On my last day, when the former glory of my place was finally empty, I hugged the walls (literally), thanked it for everything, said goodbye… and that was it.

I miss you :(

Now I’m living in Long Beach, “couchsurfing” with one of my very good friends, Wriss. I had to put quotations on “couchsurfing” because she’s letting me use her bed. She’s a little weird like that, but I can’t complain!
It’s a lot farther to work than where I used to live, but all the other perks of living here cancels that negative out. I mean, I’ve always wanted to live in a cute beach town – and now I am! It’s so laid back over here away from the hustle and bustle of the city, and it’s completely refreshing. There are local café's, pubs and art galleries all around my neighborhood, and I can walk everywhere! I love the vibe – it’s artsy and chill. And honestly, it’s just so much fun having a roommate again.

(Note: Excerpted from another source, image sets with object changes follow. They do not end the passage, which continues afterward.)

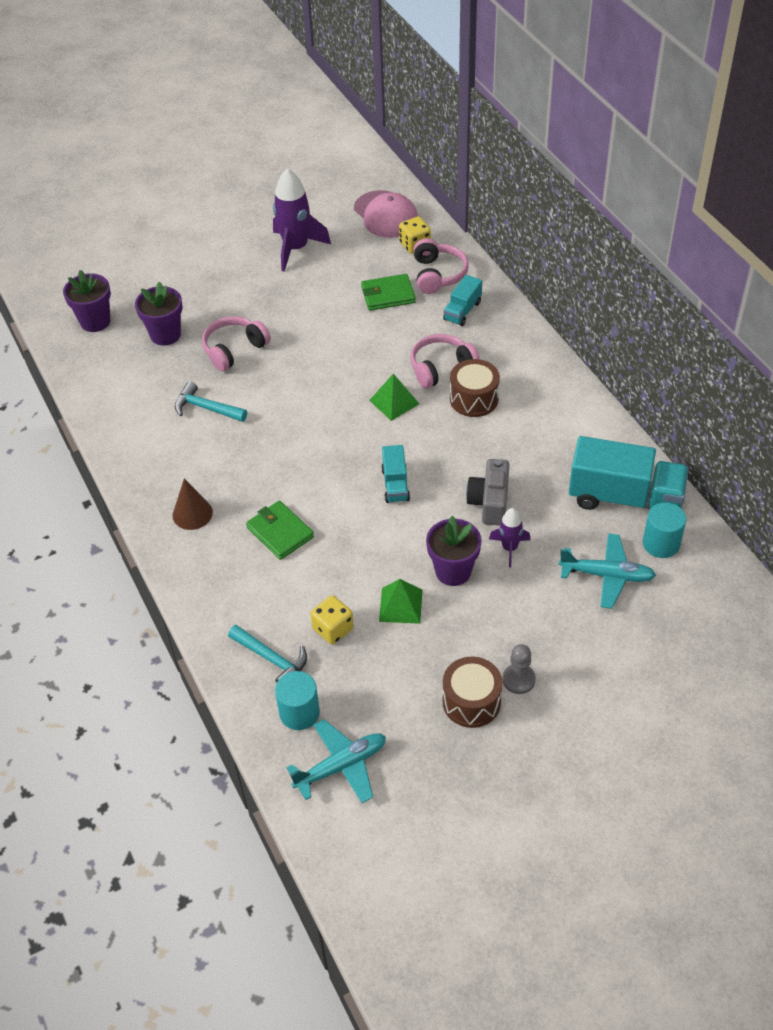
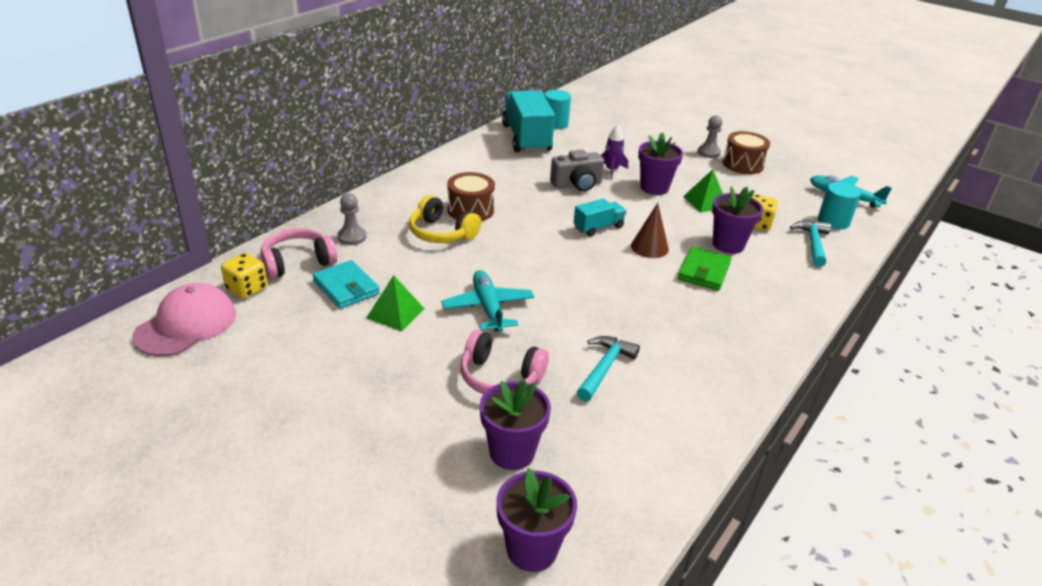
camera: 120 degrees left, 15 degrees down
brown cone [173,478,213,530] -> brown cone moved to [631,203,669,258]
turquoise hammer [175,381,247,422] -> turquoise hammer turned 150 degrees counterclockwise [577,336,640,401]
purple rocket [273,168,331,272] -> none
green wallet [361,274,416,311] -> turquoise wallet [313,260,380,309]
green pyramid [369,374,419,421] -> green pyramid moved to [366,275,425,331]
pink headphones [410,334,480,389] -> yellow headphones [409,195,481,243]
turquoise truck [443,275,482,326] -> grey pawn [338,193,366,245]
turquoise plane [559,533,656,609] -> turquoise plane moved to [441,270,534,332]
none -> purple flower pot [712,186,763,254]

I do miss my apartment and the convenience that came along with it. Of course I do… that’s just normal, isn’t it? It’s difficult, letting go. Not just of material possessions – but of anything in general. You go through a lot of resistance and denial, especially at the beginning. It’s a struggle, you doubt your intentions, and you struggle some more. Then, if you’re lucky like me, it just gets easier as you go along. Eventually you realize that holding on to certain things just weigh you down. And sometimes, even if it’s some of the hardest things you’ll ever have to do, you’ll come to realize that dumping your old crap and baggage just gives you more room. Room to grow, room to breathe, and in my case, room to fly. 

It’s like the snakes, see? They have to shed their old skin to make way for a new and shiny one. That way, they could gracefully go with the flow of their own lives with nothing held back.

Being as clumsy as I am, I doubt I’d be as graceful as a snake.
But I do know, that one way or another… I’ll shine.